Today, April 1st, sees the anniversary of the birth of the Royal Air Force (RAF). The RAF came about from the amalgamation of the Royal Flying Corps and the Royal Naval Air Service and announced in the London Gazette on April 2nd 1918.
“All Officers serving with the Royal Naval Air Service and Royal Flying Corps on the 31st March, 1918, or in connection with those Services in certain Government Departments, in other than the undermentioned capacities, are granted temporary commissions in the Royal Air Force, with effect from the 1st April, 1918, in ranks which will appear in the Royal Air Force List.“
In celebration of this, I thought it pertinent for today’s ‘Hero of The Line’ to be a member of the RAF. But not any old member, no sir. What we have here, if you have a minute, is a proper hero. A pure gold nugget of an airmen, who conquered a fear of flying to become arguably the greatest Allied flying Ace of WW1 and second only to Baron von Richtoffen as the greatest Ace of the war.
So, without further ado, I introduce to you Major Edward Corringham ‘Mick’ Mannock VC, DSO and Two Bars, MC and Bar.

Limb landmark coordinates:

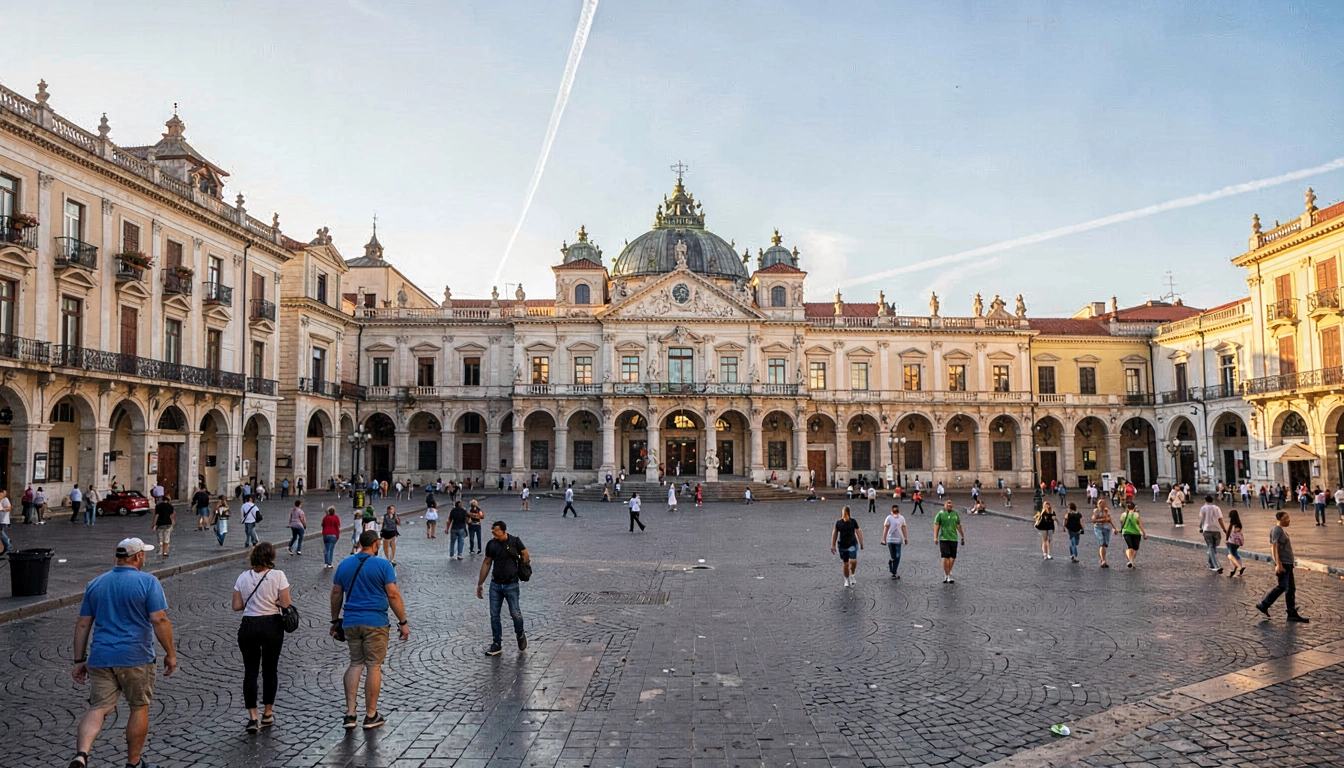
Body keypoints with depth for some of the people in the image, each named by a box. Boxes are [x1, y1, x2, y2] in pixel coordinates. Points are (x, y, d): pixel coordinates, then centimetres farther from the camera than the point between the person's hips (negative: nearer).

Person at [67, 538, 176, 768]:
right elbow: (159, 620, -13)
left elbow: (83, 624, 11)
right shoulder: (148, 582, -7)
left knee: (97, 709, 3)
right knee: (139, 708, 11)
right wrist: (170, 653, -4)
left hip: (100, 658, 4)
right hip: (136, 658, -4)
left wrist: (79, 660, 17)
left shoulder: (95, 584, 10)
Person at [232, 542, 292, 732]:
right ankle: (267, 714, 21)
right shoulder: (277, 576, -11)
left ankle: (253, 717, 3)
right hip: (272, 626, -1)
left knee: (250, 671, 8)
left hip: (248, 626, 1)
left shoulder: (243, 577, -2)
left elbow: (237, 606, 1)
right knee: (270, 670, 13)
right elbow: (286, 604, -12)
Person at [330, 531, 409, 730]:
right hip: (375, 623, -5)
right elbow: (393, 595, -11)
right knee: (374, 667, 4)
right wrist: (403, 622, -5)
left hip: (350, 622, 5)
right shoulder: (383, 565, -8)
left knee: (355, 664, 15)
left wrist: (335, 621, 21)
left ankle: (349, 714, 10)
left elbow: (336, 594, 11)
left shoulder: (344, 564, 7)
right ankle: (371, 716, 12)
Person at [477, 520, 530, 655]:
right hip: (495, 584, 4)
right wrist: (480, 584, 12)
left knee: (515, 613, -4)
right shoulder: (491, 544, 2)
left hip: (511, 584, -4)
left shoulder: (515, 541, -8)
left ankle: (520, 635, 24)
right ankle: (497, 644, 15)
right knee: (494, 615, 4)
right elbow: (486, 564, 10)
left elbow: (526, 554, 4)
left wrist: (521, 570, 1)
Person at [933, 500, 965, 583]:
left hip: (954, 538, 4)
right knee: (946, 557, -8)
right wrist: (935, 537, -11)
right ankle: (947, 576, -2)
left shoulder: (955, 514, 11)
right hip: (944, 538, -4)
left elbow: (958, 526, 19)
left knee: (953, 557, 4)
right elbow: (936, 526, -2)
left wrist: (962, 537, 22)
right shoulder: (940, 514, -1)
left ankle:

Task instructions:
#1 In the passage on the founding of the Royal Air Force, which two services were merged to create it?
#2 Reproduce the records word for word, starting at the beginning of the records and ending with the line that contains "right knee: (270, 670, 13)", both ends included. Leave the pictures out.
The records are unrelated to the text.

Solutions:
#1 The Royal Flying Corps and the Royal Naval Air Service.

#2
Body keypoints with depth for some of the people in the image, each named by a box. Boxes are [x1, y1, x2, y2] in pixel coordinates. Points are (x, y, d): pixel coordinates, then centimetres farther from the camera than the point between the person's hips (negative: nearer).

Person at [67, 538, 176, 768]:
right elbow: (159, 620, -13)
left elbow: (83, 624, 11)
right shoulder: (148, 582, -7)
left knee: (97, 709, 3)
right knee: (139, 708, 11)
right wrist: (170, 653, -4)
left hip: (100, 658, 4)
right hip: (136, 658, -4)
left wrist: (79, 660, 17)
left shoulder: (95, 584, 10)
Person at [232, 542, 292, 732]:
right ankle: (267, 714, 21)
right shoulder: (277, 576, -11)
left ankle: (253, 717, 3)
right hip: (272, 626, -1)
left knee: (250, 671, 8)
left hip: (248, 626, 1)
left shoulder: (243, 577, -2)
left elbow: (237, 606, 1)
right knee: (270, 670, 13)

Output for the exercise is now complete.